*** Opening of MATERIAL PROVIDED ***

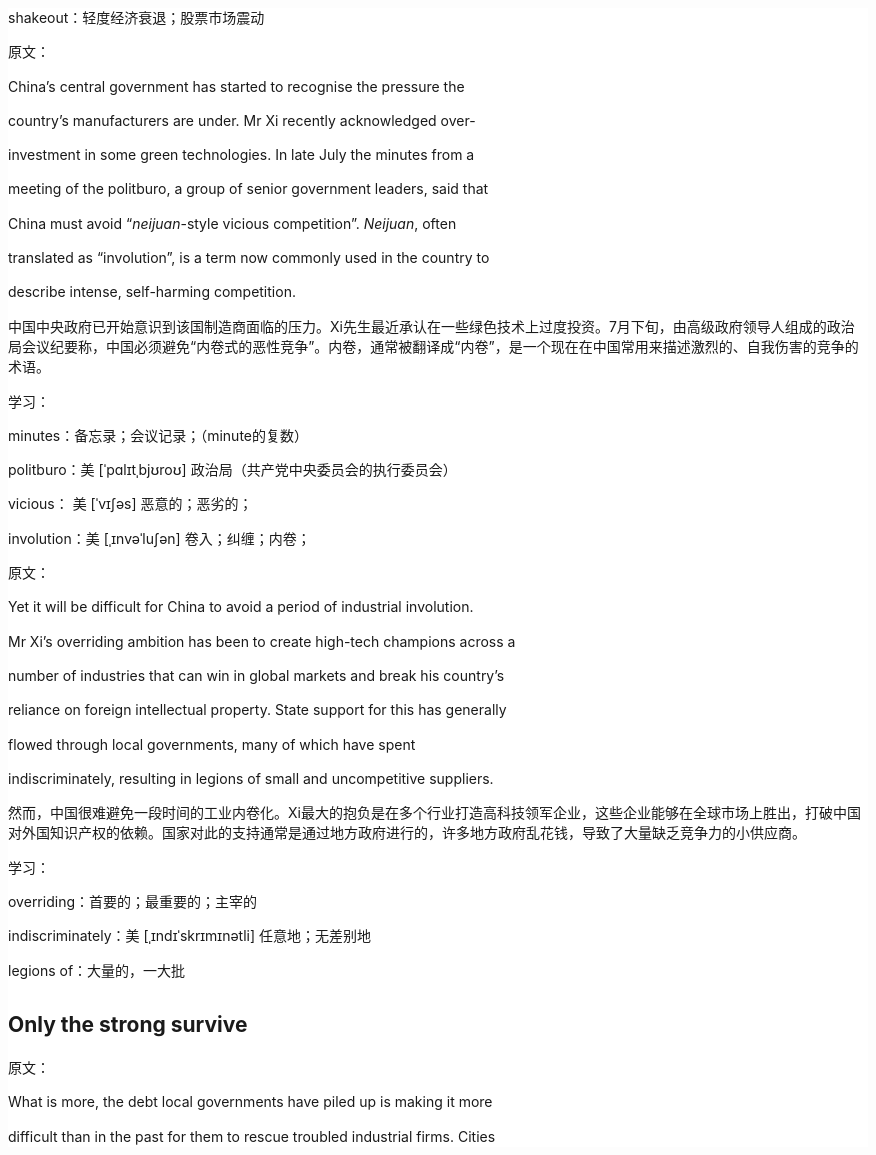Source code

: shakeout：轻度经济衰退；股票市场震动

原文：

China’s central government has started to recognise the pressure the

country’s manufacturers are under. Mr Xi recently acknowledged over-

investment in some green technologies. In late July the minutes from a

meeting of the politburo, a group of senior government leaders, said that

China must avoid “*neijuan*-style vicious competition”. *Neijuan*, often

translated as “involution”, is a term now commonly used in the country to

describe intense, self-harming competition.

中国中央政府已开始意识到该国制造商面临的压力。Xi先生最近承认在一些绿色技术上过度投资。7月下旬，由高级政府领导人组成的政治局会议纪要称，中国必须避免“内卷式的恶性竞争”。内卷，通常被翻译成“内卷”，是一个现在在中国常用来描述激烈的、自我伤害的竞争的术语。

学习：

minutes：备忘录；会议记录；（minute的复数）

politburo：美 [ˈpɑlɪtˌbjʊroʊ] 政治局（共产党中央委员会的执行委员会）

vicious： 美 [ˈvɪʃəs] 恶意的；恶劣的；

involution：美 [ˌɪnvəˈluʃən] 卷入；纠缠；内卷；

原文：

Yet it will be difficult for China to avoid a period of industrial involution.

Mr Xi’s overriding ambition has been to create high-tech champions across a

number of industries that can win in global markets and break his country’s

reliance on foreign intellectual property. State support for this has generally

flowed through local governments, many of which have spent

indiscriminately, resulting in legions of small and uncompetitive suppliers.

然而，中国很难避免一段时间的工业内卷化。Xi最大的抱负是在多个行业打造高科技领军企业，这些企业能够在全球市场上胜出，打破中国对外国知识产权的依赖。国家对此的支持通常是通过地方政府进行的，许多地方政府乱花钱，导致了大量缺乏竞争力的小供应商。

学习：

overriding：首要的；最重要的；主宰的

indiscriminately：美 [ˌɪndɪˈskrɪmɪnətli] 任意地；无差别地

legions of：大量的，一大批

## **Only the strong survive**

原文：

What is more, the debt local governments have piled up is making it more

difficult than in the past for them to rescue troubled industrial firms. Cities
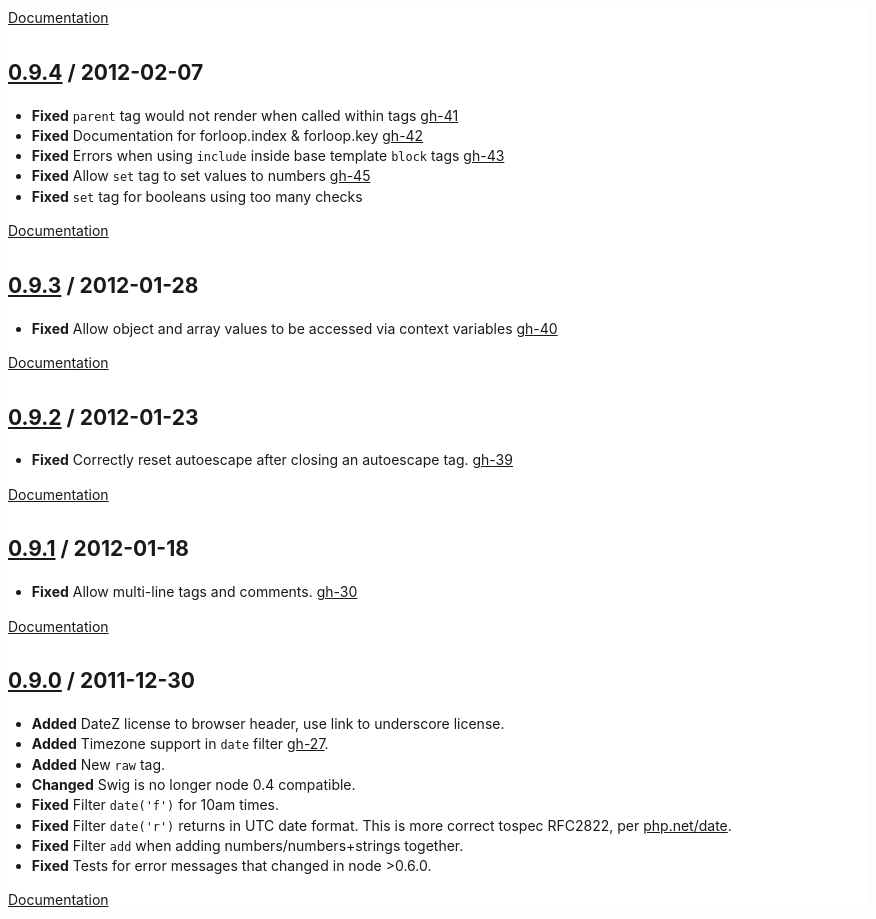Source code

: [Documentation](https://github.com/paularmstrong/swig/tree/v0.10.0/docs)

[0.9.4](https://github.com/paularmstrong/swig/tree/v0.9.4) / 2012-02-07
-----------------------------------------------------------------------

* **Fixed** `parent` tag would not render when called within tags [gh-41](https://github.com/paularmstrong/swig/issues/41)
* **Fixed** Documentation for forloop.index & forloop.key [gh-42](https://github.com/paularmstrong/swig/issues/42)
* **Fixed** Errors when using `include` inside base template `block` tags [gh-43](https://github.com/paularmstrong/swig/issues/43)
* **Fixed** Allow `set` tag to set values to numbers [gh-45](https://github.com/paularmstrong/swig/issues/45)
* **Fixed** `set` tag for booleans using too many checks

[Documentation](https://github.com/paularmstrong/swig/tree/v0.9.4/docs)

[0.9.3](https://github.com/paularmstrong/swig/tree/v0.9.3) / 2012-01-28
-----------------------------------------------------------------------

* **Fixed** Allow object and array values to be accessed via context variables [gh-40](https://github.com/paularmstrong/swig/issues/40)

[Documentation](https://github.com/paularmstrong/swig/tree/v0.9.3/docs)

[0.9.2](https://github.com/paularmstrong/swig/tree/v0.9.2) / 2012-01-23
-----------------------------------------------------------------------

* **Fixed** Correctly reset autoescape after closing an autoescape tag. [gh-39](https://github.com/paularmstrong/swig/issues/39)

[Documentation](https://github.com/paularmstrong/swig/tree/v0.9.2/docs)

[0.9.1](https://github.com/paularmstrong/swig/tree/v0.9.1) / 2012-01-18
-----------------------------------------------------------------------

* **Fixed** Allow multi-line tags and comments. [gh-30](https://github.com/paularmstrong/swig/issues/30)

[Documentation](https://github.com/paularmstrong/swig/tree/v0.9.1/docs)

[0.9.0](https://github.com/paularmstrong/swig/tree/v0.9.0) / 2011-12-30
-----------------------------------------------------------------------

* **Added** DateZ license to browser header, use link to underscore license.
* **Added** Timezone support in `date` filter [gh-27](https://github.com/paularmstrong/swig/issues/27).
* **Added** New `raw` tag.
* **Changed** Swig is no longer node 0.4 compatible.
* **Fixed** Filter `date('f')` for 10am times.
* **Fixed** Filter `date('r')` returns in UTC date format. This is more correct tospec RFC2822, per [php.net/date](http://php.net/date).
* **Fixed** Filter `add` when adding numbers/numbers+strings together.
* **Fixed** Tests for error messages that changed in node >0.6.0.

[Documentation](https://github.com/paularmstrong/swig/tree/v0.9.0/docs)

*** Close of MATERIAL PROVIDED ***

ACTIVITY :: Copy out every entry above character for character, and leave the pictures out of your copy.

RESPONSE AREA ::
Source code

: shakeout：轻度经济衰退；股票市场震动

原文：

China’s central government has started to recognise the pressure the

country’s manufacturers are under. Mr Xi recently acknowledged over-

investment in some green technologies. In late July the minutes from a

meeting of the politburo, a group of senior government leaders, said that

China must avoid “*neijuan*-style vicious competition”. *Neijuan*, often

translated as “involution”, is a term now commonly used in the country to

describe intense, self-harming competition.

中国中央政府已开始意识到该国制造商面临的压力。Xi先生最近承认在一些绿色技术上过度投资。7月下旬，由高级政府领导人组成的政治局会议纪要称，中国必须避免“内卷式的恶性竞争”。内卷，通常被翻译成“内卷”，是一个现在在中国常用来描述激烈的、自我伤害的竞争的术语。

学习：

minutes：备忘录；会议记录；（minute的复数）

politburo：美 [ˈpɑlɪtˌbjʊroʊ] 政治局（共产党中央委员会的执行委员会）

vicious： 美 [ˈvɪʃəs] 恶意的；恶劣的；

involution：美 [ˌɪnvəˈluʃən] 卷入；纠缠；内卷；

原文：

Yet it will be difficult for China to avoid a period of industrial involution.

Mr Xi’s overriding ambition has been to create high-tech champions across a

number of industries that can win in global markets and break his country’s

reliance on foreign intellectual property. State support for this has generally

flowed through local governments, many of which have spent

indiscriminately, resulting in legions of small and uncompetitive suppliers.

然而，中国很难避免一段时间的工业内卷化。Xi最大的抱负是在多个行业打造高科技领军企业，这些企业能够在全球市场上胜出，打破中国对外国知识产权的依赖。国家对此的支持通常是通过地方政府进行的，许多地方政府乱花钱，导致了大量缺乏竞争力的小供应商。

学习：

overriding：首要的；最重要的；主宰的

indiscriminately：美 [ˌɪndɪˈskrɪmɪnətli] 任意地；无差别地

legions of：大量的，一大批

## **Only the strong survive**

原文：

What is more, the debt local governments have piled up is making it more

difficult than in the past for them to rescue troubled industrial firms. Cities
Source code

: [Documentation](https://github.com/paularmstrong/swig/tree/v0.10.0/docs)

[0.9.4](https://github.com/paularmstrong/swig/tree/v0.9.4) / 2012-02-07
-----------------------------------------------------------------------

* **Fixed** `parent` tag would not render when called within tags [gh-41](https://github.com/paularmstrong/swig/issues/41)
* **Fixed** Documentation for forloop.index & forloop.key [gh-42](https://github.com/paularmstrong/swig/issues/42)
* **Fixed** Errors when using `include` inside base template `block` tags [gh-43](https://github.com/paularmstrong/swig/issues/43)
* **Fixed** Allow `set` tag to set values to numbers [gh-45](https://github.com/paularmstrong/swig/issues/45)
* **Fixed** `set` tag for booleans using too many checks

[Documentation](https://github.com/paularmstrong/swig/tree/v0.9.4/docs)

[0.9.3](https://github.com/paularmstrong/swig/tree/v0.9.3) / 2012-01-28
-----------------------------------------------------------------------

* **Fixed** Allow object and array values to be accessed via context variables [gh-40](https://github.com/paularmstrong/swig/issues/40)

[Documentation](https://github.com/paularmstrong/swig/tree/v0.9.3/docs)

[0.9.2](https://github.com/paularmstrong/swig/tree/v0.9.2) / 2012-01-23
-----------------------------------------------------------------------

* **Fixed** Correctly reset autoescape after closing an autoescape tag. [gh-39](https://github.com/paularmstrong/swig/issues/39)

[Documentation](https://github.com/paularmstrong/swig/tree/v0.9.2/docs)

[0.9.1](https://github.com/paularmstrong/swig/tree/v0.9.1) / 2012-01-18
-----------------------------------------------------------------------

* **Fixed** Allow multi-line tags and comments. [gh-30](https://github.com/paularmstrong/swig/issues/30)

[Documentation](https://github.com/paularmstrong/swig/tree/v0.9.1/docs)

[0.9.0](https://github.com/paularmstrong/swig/tree/v0.9.0) / 2011-12-30
-----------------------------------------------------------------------

* **Added** DateZ license to browser header, use link to underscore license.
* **Added** Timezone support in `date` filter [gh-27](https://github.com/paularmstrong/swig/issues/27).
* **Added** New `raw` tag.
* **Changed** Swig is no longer node 0.4 compatible.
* **Fixed** Filter `date('f')` for 10am times.
* **Fixed** Filter `date('r')` returns in UTC date format. This is more correct tospec RFC2822, per [php.net/date](http://php.net/date).
* **Fixed** Filter `add` when adding numbers/numbers+strings together.
* **Fixed** Tests for error messages that changed in node >0.6.0.

[Documentation](https://github.com/paularmstrong/swig/tree/v0.9.0/docs)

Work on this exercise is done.